Task statement: An exact retyping of all lines below is the answer; pictures do not belong in it.

[[ Information provided, beginning ]]

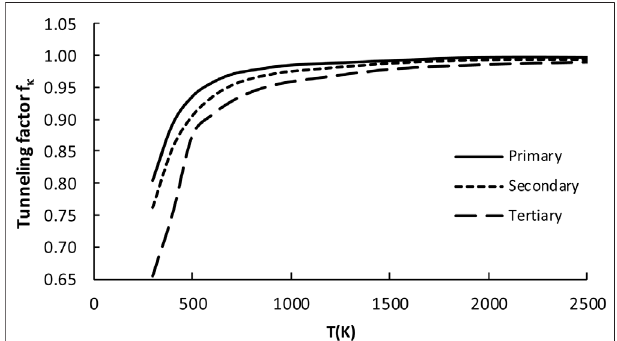
FIGURE 6 | Plot of the tunneling factor ( f κ ) as a function of temperature for all 23 reactions considered in the representative set (R 2 – R 24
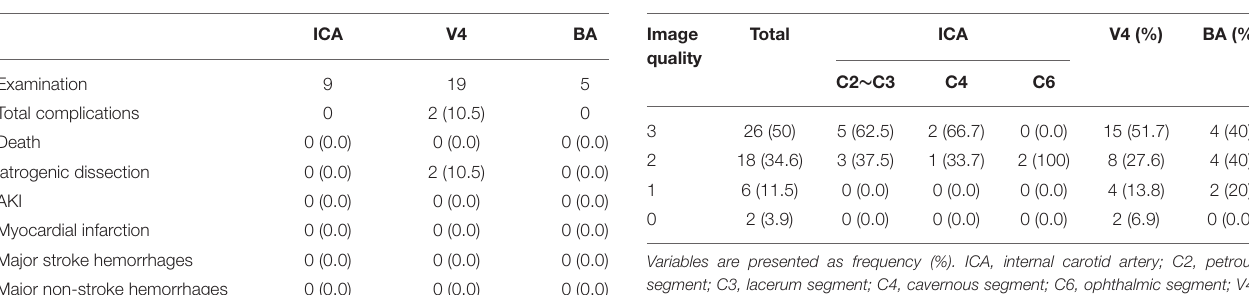
TABLE 2 | Procedural complications. TABLE 3 | Image quality of optical coherence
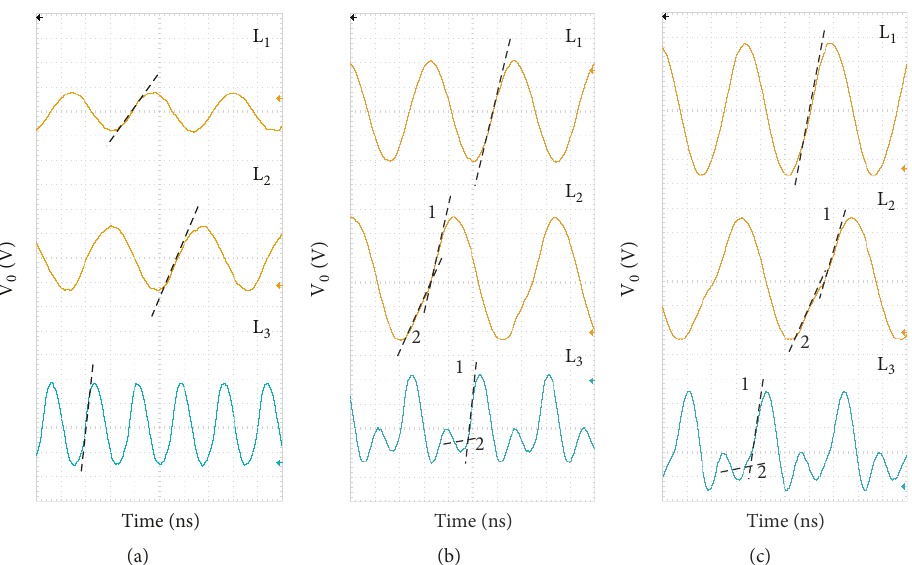
Figure 8: Output voltage waveforms from the proposed circuit of Figure 1(b). (a) Under bias at 𝐼 𝐶 = 30𝑚𝐴 . (b) Under bias at 𝐼 𝐶 = 60𝑚𝐴 . (c) Under bias at 𝐼 𝐶 = 90𝑚𝐴 .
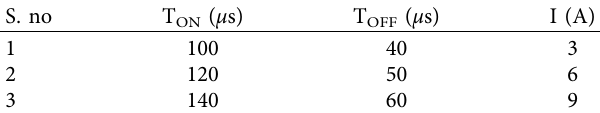
Table 1: Parameters and levels.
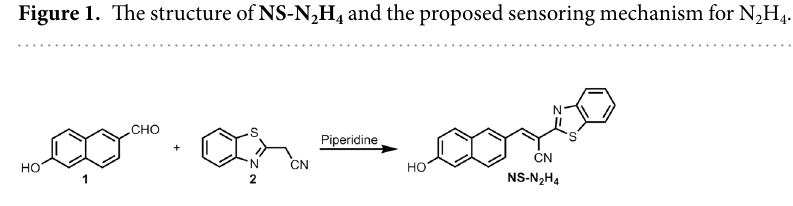
Figure 2. Synthesis of the two-photon fluorescent probe NS-N 2 H 4 .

[[ Information provided, end ]]

Answer section:
FIGURE 6 | Plot of the tunneling factor ( f κ ) as a function of temperature for all 23 reactions considered in the representative set (R 2 – R 24
TABLE 2 | Procedural complications. TABLE 3 | Image quality of optical coherence
Figure 8: Output voltage waveforms from the proposed circuit of Figure 1(b). (a) Under bias at 𝐼 𝐶 = 30𝑚𝐴 . (b) Under bias at 𝐼 𝐶 = 60𝑚𝐴 . (c) Under bias at 𝐼 𝐶 = 90𝑚𝐴 .
Table 1: Parameters and levels.
Figure 2. Synthesis of the two-photon fluorescent probe NS-N 2 H 4 .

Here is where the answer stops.